::: Data for the task :::
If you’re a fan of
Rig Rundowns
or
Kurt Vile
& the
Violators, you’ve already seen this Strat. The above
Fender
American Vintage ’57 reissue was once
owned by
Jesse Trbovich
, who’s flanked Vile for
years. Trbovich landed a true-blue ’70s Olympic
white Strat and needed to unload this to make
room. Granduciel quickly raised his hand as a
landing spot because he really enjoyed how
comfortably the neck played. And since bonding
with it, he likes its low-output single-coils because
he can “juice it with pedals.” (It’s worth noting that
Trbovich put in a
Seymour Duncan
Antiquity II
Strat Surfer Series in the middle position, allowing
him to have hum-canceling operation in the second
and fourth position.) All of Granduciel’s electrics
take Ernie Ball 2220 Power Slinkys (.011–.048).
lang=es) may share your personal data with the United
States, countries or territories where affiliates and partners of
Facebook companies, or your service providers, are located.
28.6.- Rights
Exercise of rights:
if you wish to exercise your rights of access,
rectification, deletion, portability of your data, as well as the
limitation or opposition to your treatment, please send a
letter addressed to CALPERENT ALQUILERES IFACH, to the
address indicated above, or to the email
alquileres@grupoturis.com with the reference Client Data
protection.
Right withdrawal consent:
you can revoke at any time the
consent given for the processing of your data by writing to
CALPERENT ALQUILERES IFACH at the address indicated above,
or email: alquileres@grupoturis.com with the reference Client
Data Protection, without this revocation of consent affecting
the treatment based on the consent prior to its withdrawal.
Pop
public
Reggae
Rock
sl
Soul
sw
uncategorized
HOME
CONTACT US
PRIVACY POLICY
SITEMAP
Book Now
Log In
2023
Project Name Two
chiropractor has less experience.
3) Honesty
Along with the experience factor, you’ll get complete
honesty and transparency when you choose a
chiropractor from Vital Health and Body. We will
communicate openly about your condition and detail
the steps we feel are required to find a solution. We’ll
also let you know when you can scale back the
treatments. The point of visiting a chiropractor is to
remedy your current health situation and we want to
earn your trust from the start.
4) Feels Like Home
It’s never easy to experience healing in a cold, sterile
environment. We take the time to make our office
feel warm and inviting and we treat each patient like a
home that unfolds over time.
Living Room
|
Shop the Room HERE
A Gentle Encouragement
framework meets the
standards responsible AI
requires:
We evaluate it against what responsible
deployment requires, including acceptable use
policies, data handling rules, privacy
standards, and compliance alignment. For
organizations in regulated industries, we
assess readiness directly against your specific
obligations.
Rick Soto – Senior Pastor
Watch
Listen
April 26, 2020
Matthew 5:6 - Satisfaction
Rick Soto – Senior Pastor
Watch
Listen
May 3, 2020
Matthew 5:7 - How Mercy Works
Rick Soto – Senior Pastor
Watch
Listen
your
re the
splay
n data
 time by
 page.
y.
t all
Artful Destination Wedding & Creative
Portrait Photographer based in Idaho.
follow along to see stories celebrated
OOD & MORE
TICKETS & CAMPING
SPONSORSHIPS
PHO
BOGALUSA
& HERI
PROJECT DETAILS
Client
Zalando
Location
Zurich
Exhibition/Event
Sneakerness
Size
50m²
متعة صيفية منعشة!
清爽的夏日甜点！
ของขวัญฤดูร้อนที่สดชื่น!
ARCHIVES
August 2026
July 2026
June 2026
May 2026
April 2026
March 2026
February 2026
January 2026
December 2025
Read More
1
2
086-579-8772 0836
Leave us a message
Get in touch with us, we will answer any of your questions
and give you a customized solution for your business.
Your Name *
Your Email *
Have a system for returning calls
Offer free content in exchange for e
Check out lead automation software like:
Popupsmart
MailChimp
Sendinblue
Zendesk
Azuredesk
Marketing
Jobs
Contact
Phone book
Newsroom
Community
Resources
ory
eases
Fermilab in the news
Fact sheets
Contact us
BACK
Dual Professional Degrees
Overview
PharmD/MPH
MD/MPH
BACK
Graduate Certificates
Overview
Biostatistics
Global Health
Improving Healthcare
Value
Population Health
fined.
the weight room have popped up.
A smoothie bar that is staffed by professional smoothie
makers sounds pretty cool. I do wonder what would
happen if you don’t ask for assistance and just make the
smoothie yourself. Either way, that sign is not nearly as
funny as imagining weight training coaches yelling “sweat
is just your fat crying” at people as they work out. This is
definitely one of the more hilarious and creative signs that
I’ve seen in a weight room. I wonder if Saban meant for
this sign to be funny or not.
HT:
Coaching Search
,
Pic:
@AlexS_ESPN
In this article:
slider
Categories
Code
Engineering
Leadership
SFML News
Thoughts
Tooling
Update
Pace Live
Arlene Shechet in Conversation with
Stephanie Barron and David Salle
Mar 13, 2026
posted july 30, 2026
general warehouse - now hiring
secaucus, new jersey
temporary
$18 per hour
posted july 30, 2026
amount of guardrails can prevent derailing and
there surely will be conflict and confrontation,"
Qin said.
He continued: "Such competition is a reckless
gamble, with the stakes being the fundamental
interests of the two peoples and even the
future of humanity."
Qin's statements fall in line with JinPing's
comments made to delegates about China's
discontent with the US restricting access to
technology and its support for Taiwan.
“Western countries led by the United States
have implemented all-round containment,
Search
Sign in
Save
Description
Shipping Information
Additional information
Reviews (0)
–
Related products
:::
→ **What is needed**:
Rewrite the material from its first line through the line containing "years. Trbovich landed", swapping "flanked" for "backed" and leaving everything else untouched.

→ **Solution below**:
If you’re a fan of
Rig Rundowns
or
Kurt Vile
& the
Violators, you’ve already seen this Strat. The above
Fender
American Vintage ’57 reissue was once
owned by
Jesse Trbovich
, who’s backed Vile for
years. Trbovich landed a true-blue ’70s Olympic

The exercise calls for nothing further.